Lecavalier was quick to highlight the same: "Something very noticeable with Montreal is how well they treat their ex-players, and the players they currently have on their team; they always do a good job of making every member of the organization feel very important and well taken care of - and that's the way Ben feels right now."
A combination of newfound confidence and increased pressure appears to have been his recipe for success. A glance at the statistics shows Pouliot is also averaging about 18 minutes per game in Montreal, compared to about 12 minutes with the Wild.
"He always played like this in the juniors, but we could say that in Minnesota, his confidence was pretty shaken," said his mother, adding: "Jacques [Martin] knew what kind of player he was. Jacques recognized the kind of talent he could have and I think he realized the [Minnesota] environment wasn't a performing environment."
The business aspect and the 'limelight'
Despite being closer to home, the flipside to being a successful player in Montreal is the sudden rise to fame amongst its hockey celebrity-hungry citizens. The status has its privileges, to be sure, but with it comes an almost certain loss of privacy.
Both his mother and his agent agree that Benoit quickly became a recognized face around the city, whether he was eating at a restaurant or playing at the Bell Centre.
"He doesn't mind it, because he's been around for a bit now, but he needs his privacy too," continues Diane. "When he can go without being noticed, he loves it.
"He's always been a very solitary kid, he likes to be in his [own space] and he's always been like that. He likes his moments by himself. And more and more, because he's always in the limelight, he never gets that piece of little quiet time by himself."
She noted, however, that having her son in Montreal makes it easier for her to help him, and allows him to focus on his career - as well as the professional world of sports, where contracts, fame, and money are the name of the game.
"There are little things that I can do that I couldn't do when he was in Minnesota. He's 23 years old and he has no clue how it works," she says, referring to not only an industry, but also life in general.
"They are kids brought up into a man's world and they have to grow up very quickly. That's a big issue for young kids; they come into that world and have no idea how it works, they get thrown tons of money and say, 'What do I do?'
"He was 19 when he signed his first contract; but, you're still a kid. You're not mature enough to realize what it means."

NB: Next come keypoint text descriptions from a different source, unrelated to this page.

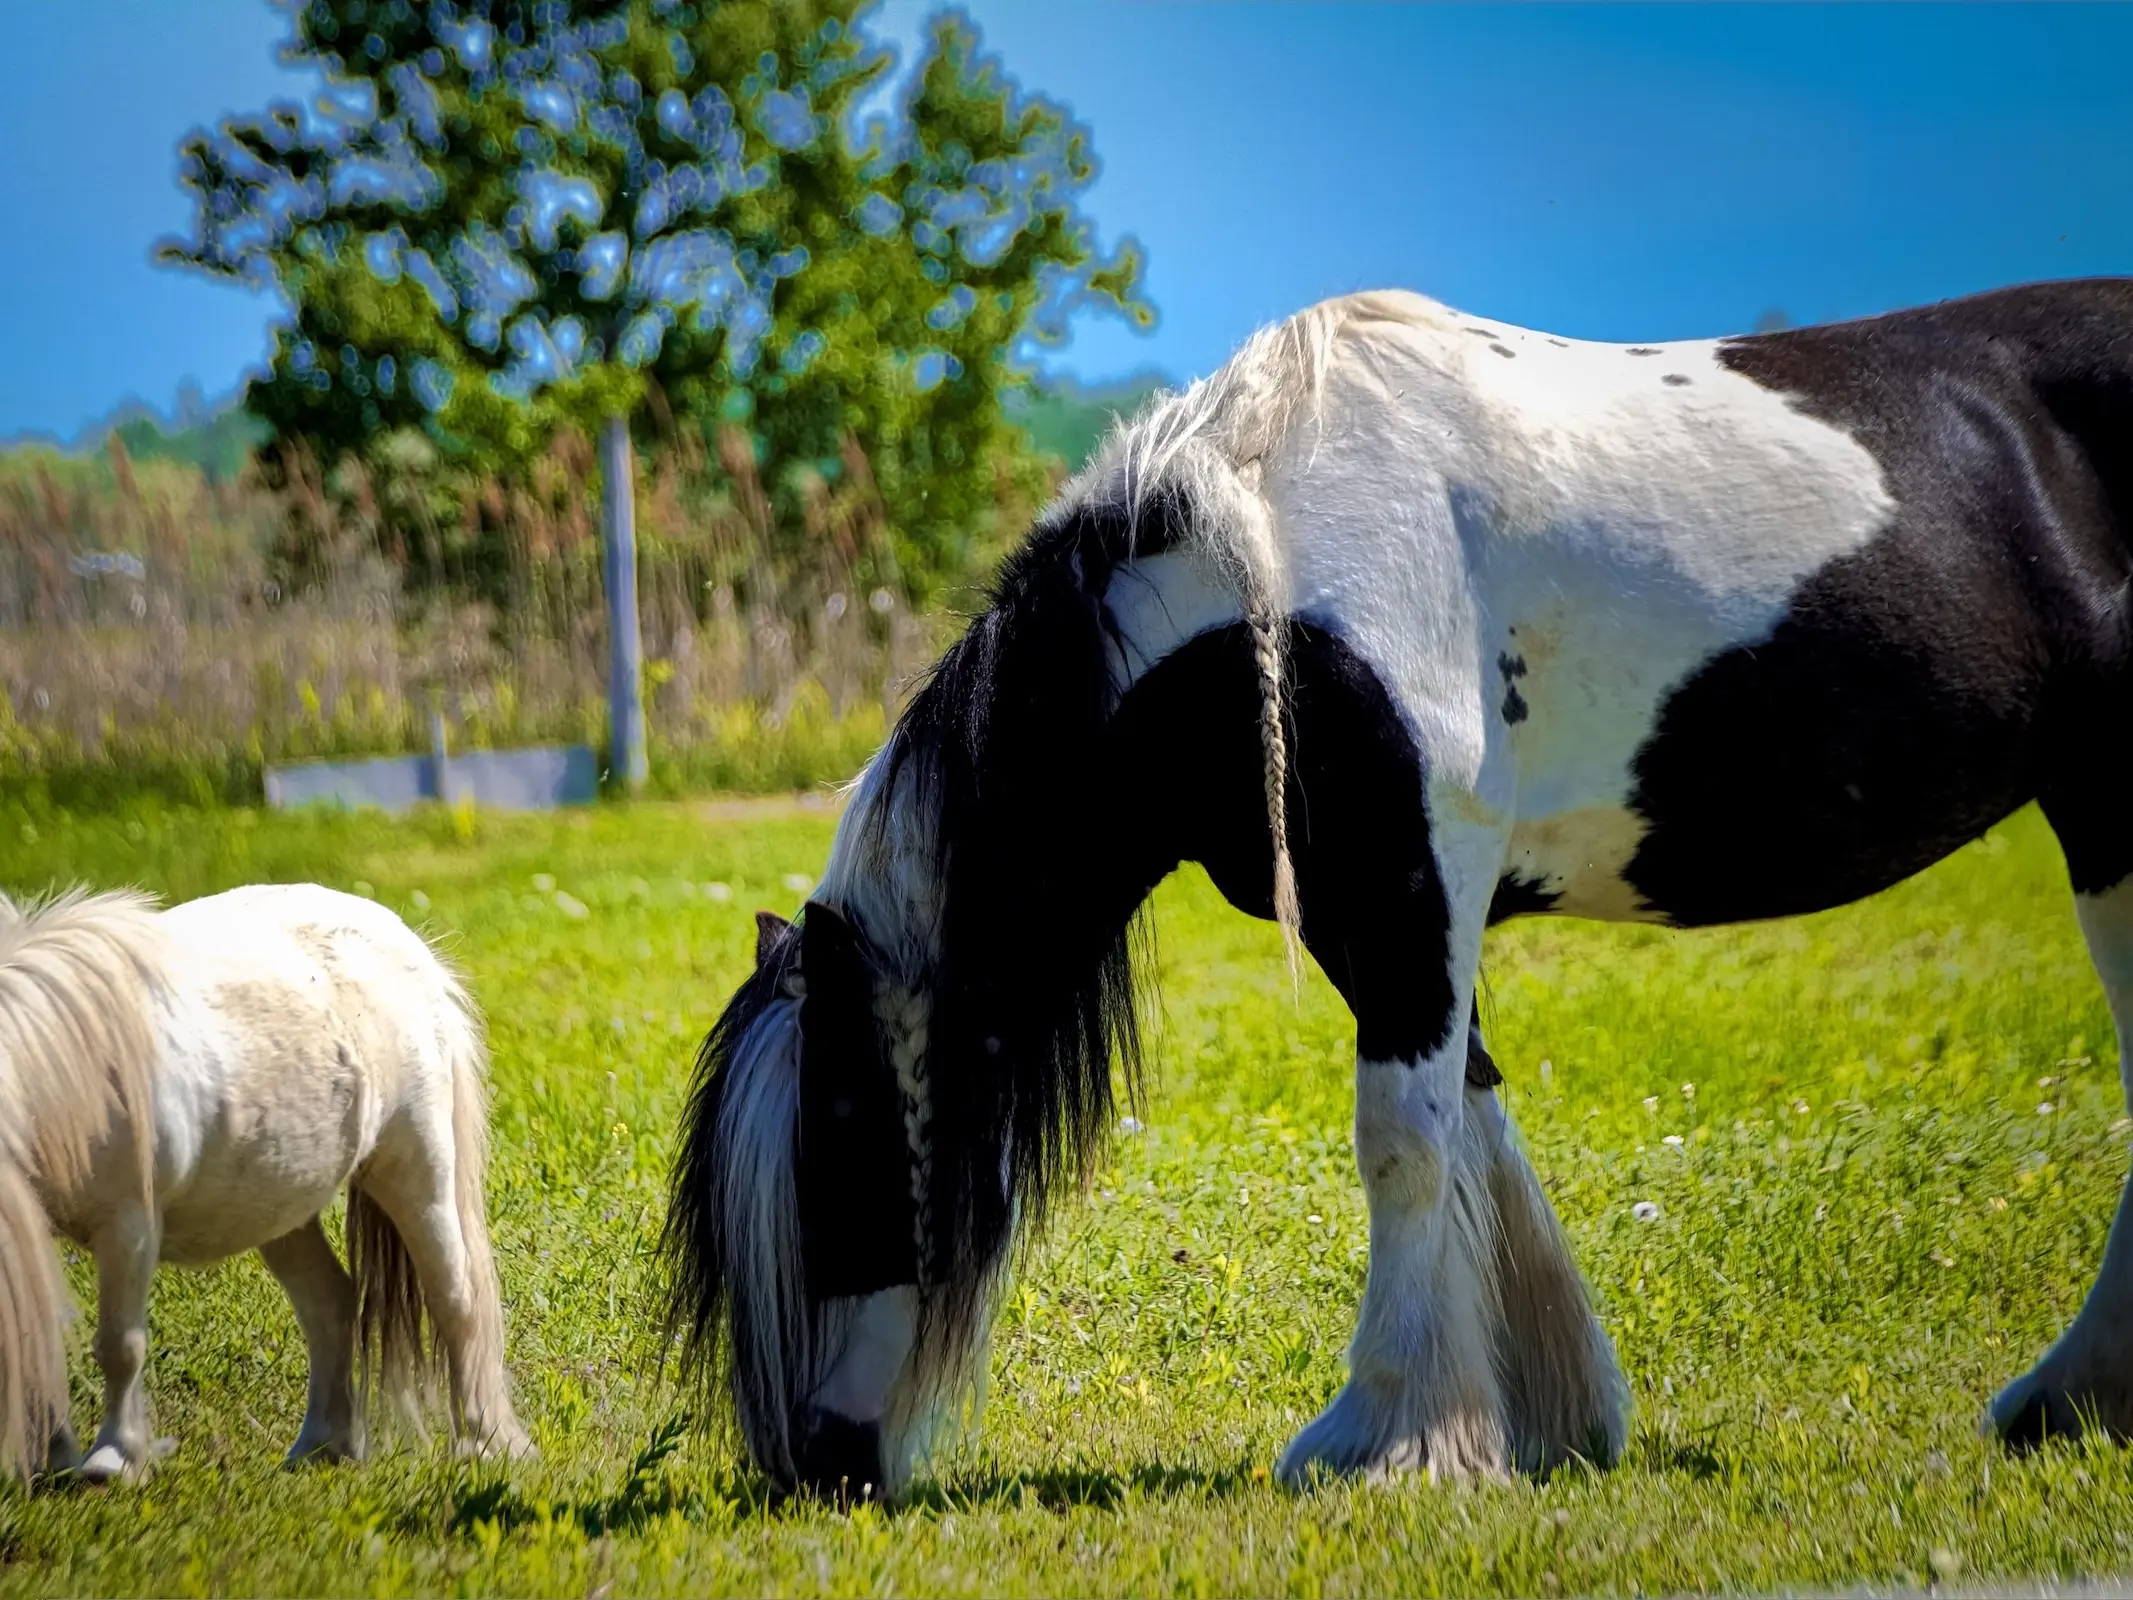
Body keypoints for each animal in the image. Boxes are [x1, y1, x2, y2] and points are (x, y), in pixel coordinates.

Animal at [0, 883, 531, 1484]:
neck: (66, 1067)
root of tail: (409, 946)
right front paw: (55, 1461)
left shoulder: (129, 1224)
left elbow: (120, 1345)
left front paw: (113, 1459)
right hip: (280, 1207)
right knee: (329, 1303)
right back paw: (323, 1444)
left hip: (416, 1169)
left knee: (456, 1298)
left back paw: (481, 1441)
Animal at [665, 285, 2133, 1501]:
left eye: (835, 1160)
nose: (811, 1469)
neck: (1265, 570)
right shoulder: (1377, 919)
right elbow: (1475, 1125)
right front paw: (1545, 1418)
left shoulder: (1414, 885)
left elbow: (1404, 1144)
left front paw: (1387, 1438)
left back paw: (2068, 1399)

The world of professional sports means the press, and the public, are often watching every move the players make. That rings true for family members, too.

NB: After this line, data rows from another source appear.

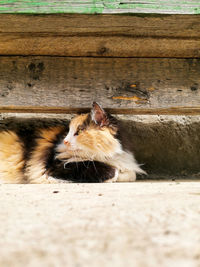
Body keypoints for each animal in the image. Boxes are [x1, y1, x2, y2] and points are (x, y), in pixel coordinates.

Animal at [0, 102, 145, 184]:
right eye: (69, 131)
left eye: (78, 131)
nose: (65, 141)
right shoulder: (55, 168)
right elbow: (112, 171)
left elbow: (131, 174)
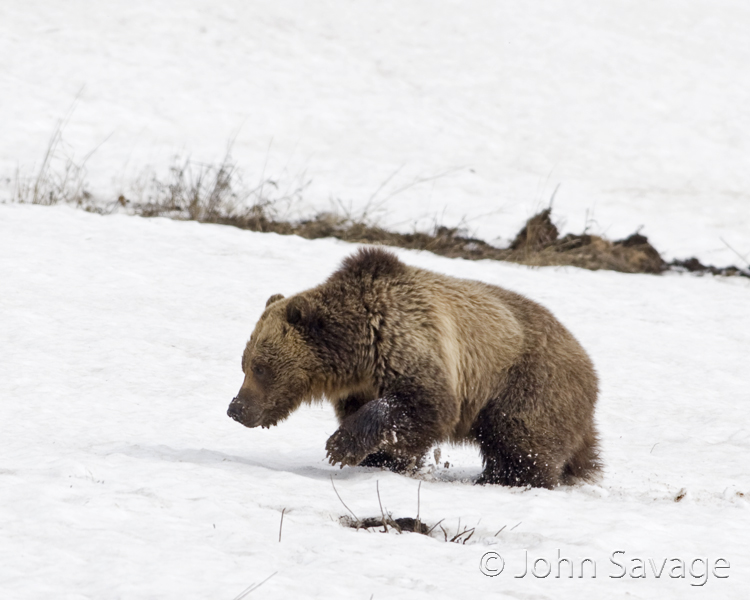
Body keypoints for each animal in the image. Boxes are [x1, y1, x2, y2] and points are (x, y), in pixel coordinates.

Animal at [226, 247, 604, 488]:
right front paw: (380, 461)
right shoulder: (362, 384)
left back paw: (510, 479)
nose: (236, 408)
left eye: (260, 367)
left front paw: (340, 446)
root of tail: (588, 362)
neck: (358, 355)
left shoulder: (412, 343)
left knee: (522, 440)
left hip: (526, 381)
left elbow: (422, 405)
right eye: (244, 363)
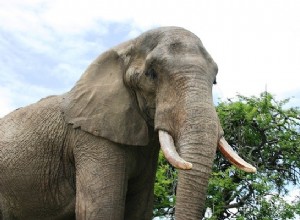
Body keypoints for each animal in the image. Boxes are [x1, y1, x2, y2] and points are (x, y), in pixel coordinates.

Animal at [0, 26, 255, 219]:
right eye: (151, 74)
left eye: (214, 80)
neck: (125, 48)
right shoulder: (91, 140)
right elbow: (101, 210)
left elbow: (139, 209)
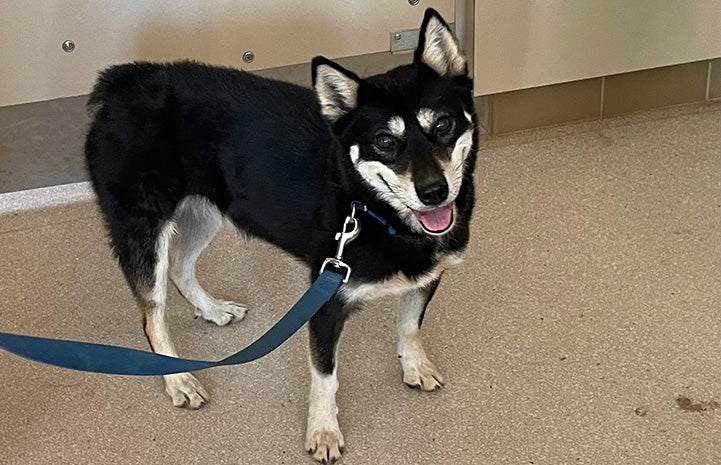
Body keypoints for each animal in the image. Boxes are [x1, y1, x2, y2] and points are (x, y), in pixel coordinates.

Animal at [84, 9, 476, 462]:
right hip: (144, 228)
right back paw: (178, 379)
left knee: (181, 269)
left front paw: (414, 366)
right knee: (152, 314)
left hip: (208, 209)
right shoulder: (326, 300)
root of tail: (125, 79)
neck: (372, 210)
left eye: (444, 124)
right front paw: (323, 431)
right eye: (384, 141)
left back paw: (212, 309)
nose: (434, 192)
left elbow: (410, 326)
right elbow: (325, 376)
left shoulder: (427, 276)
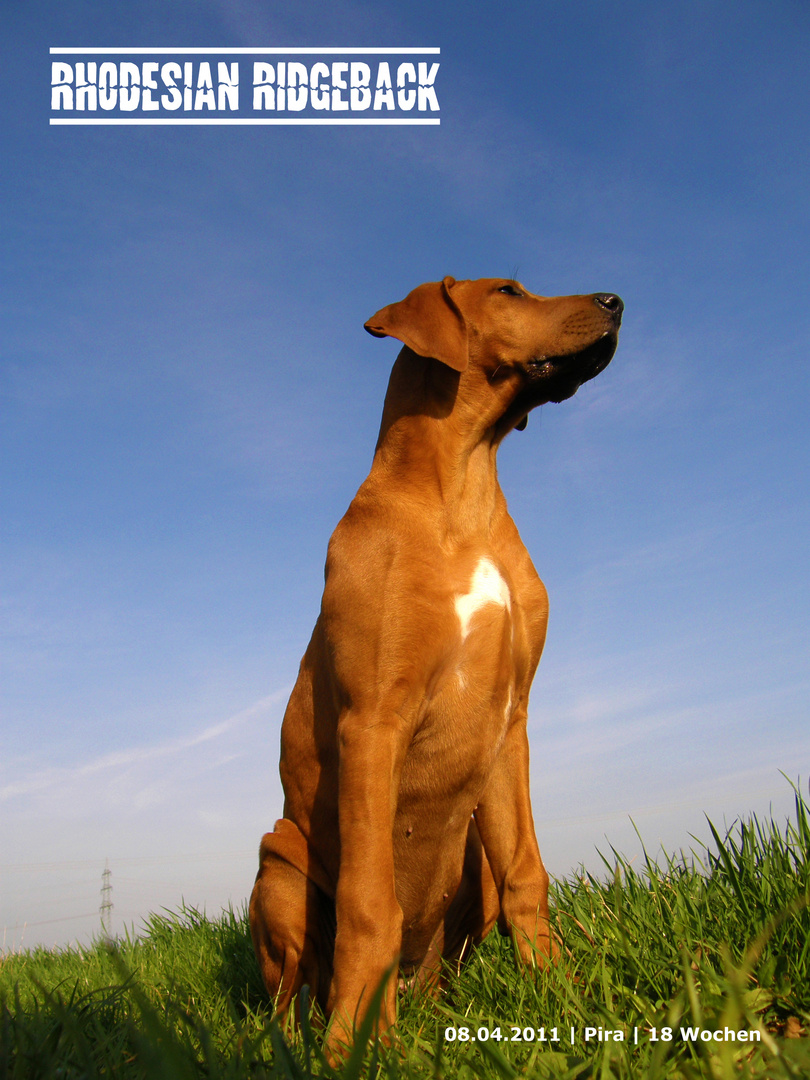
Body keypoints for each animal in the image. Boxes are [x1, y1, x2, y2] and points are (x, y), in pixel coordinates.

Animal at [250, 274, 626, 1049]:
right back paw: (312, 1033)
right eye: (507, 290)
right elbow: (370, 904)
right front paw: (355, 1045)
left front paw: (563, 998)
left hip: (468, 860)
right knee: (291, 990)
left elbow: (528, 876)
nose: (617, 303)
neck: (464, 490)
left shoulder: (511, 726)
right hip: (278, 862)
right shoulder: (373, 721)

"It's a very different world, it is."
She speaks lovingly of her son, referring to him as a shy but extremely genuine person. "When he says something, it's from here," she says, pointing to her heart.

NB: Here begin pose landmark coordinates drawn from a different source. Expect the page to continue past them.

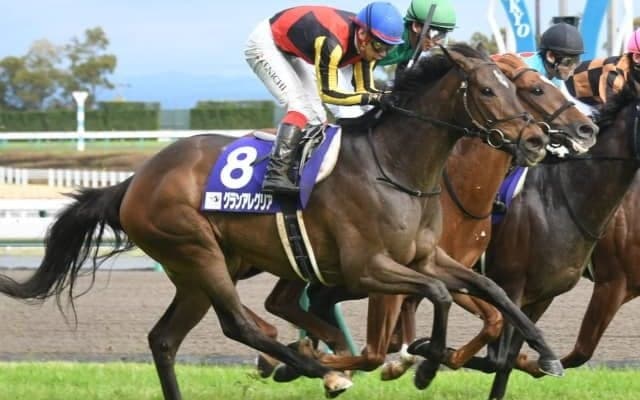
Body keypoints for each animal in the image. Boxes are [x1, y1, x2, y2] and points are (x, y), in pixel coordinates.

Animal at [0, 44, 554, 399]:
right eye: (487, 91)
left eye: (517, 89)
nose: (534, 140)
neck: (395, 166)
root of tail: (134, 180)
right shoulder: (368, 267)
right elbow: (434, 299)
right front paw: (426, 359)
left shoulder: (426, 257)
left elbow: (492, 291)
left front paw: (545, 352)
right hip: (197, 251)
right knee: (241, 324)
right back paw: (307, 364)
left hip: (200, 271)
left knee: (165, 340)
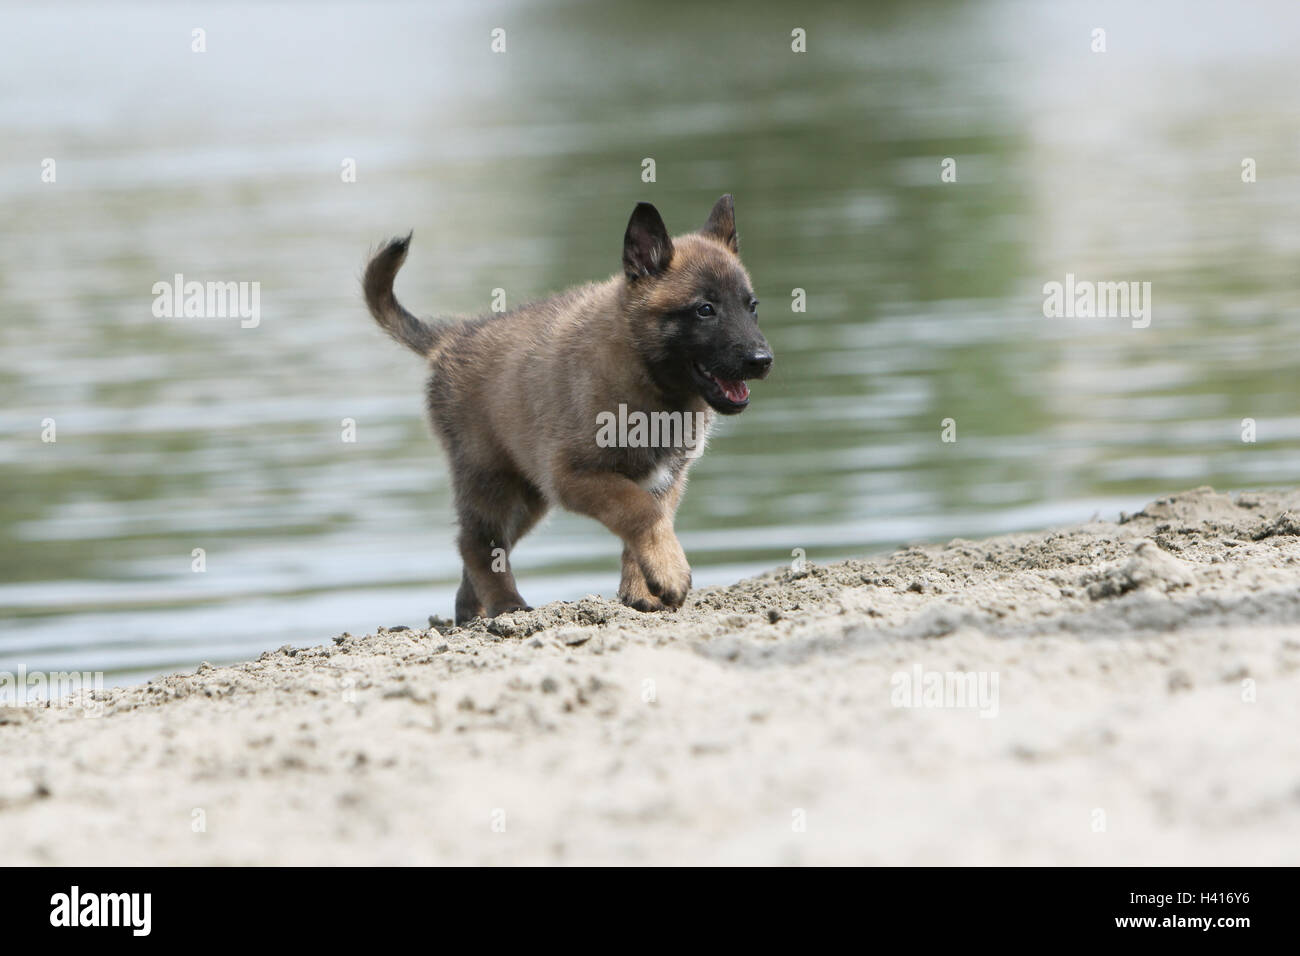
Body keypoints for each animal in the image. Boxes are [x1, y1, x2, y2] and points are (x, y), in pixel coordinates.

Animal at [364, 197, 769, 624]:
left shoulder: (665, 480)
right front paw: (670, 572)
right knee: (477, 542)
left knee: (484, 549)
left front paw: (642, 589)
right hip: (490, 479)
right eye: (705, 310)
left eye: (752, 306)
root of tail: (453, 337)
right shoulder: (572, 475)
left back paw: (473, 613)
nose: (763, 360)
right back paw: (507, 606)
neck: (645, 374)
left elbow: (647, 524)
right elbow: (640, 512)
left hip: (527, 497)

Diane Pouliot's pride in her son exceeds mere words; she never misses a game. Watching him on the ice, she says, and the feeling of having goose bumps listening to 21,273 fans chant his name at the Bell Centre, is "hard to describe," she laughs. "People tell me he's playing for Montreal and I'm like, 'I know.' But it's funny because, for me, he's just my son, my boy, that I raised and for me he's always played hockey; he's always been a hockey player, you know?
"I don't see him differently... he's my little boy. Yeah, it is special, but it's not ... it's hard to explain. He's my son, and he didn't become my son because he's an NHL player; he was my son before he was an NHL player."
But she stops short of giving credit to anyone else but him.
"Benoit's been through a lot himself; it was his own destiny. Nobody else could have made it for him. And through everything he's been, he's got to be tough."
Growing up as a boy in Eastern Ontario, among thousands of children watching some of the world's best on a television screen or shooting late night pucks at the arena, the end result was definitely a dream come true for Benoit.
"He always, always, said he would play in the NHL," says his mother, adding, with a laugh, "I guess it's that and, he'd rather play hockey than go to school."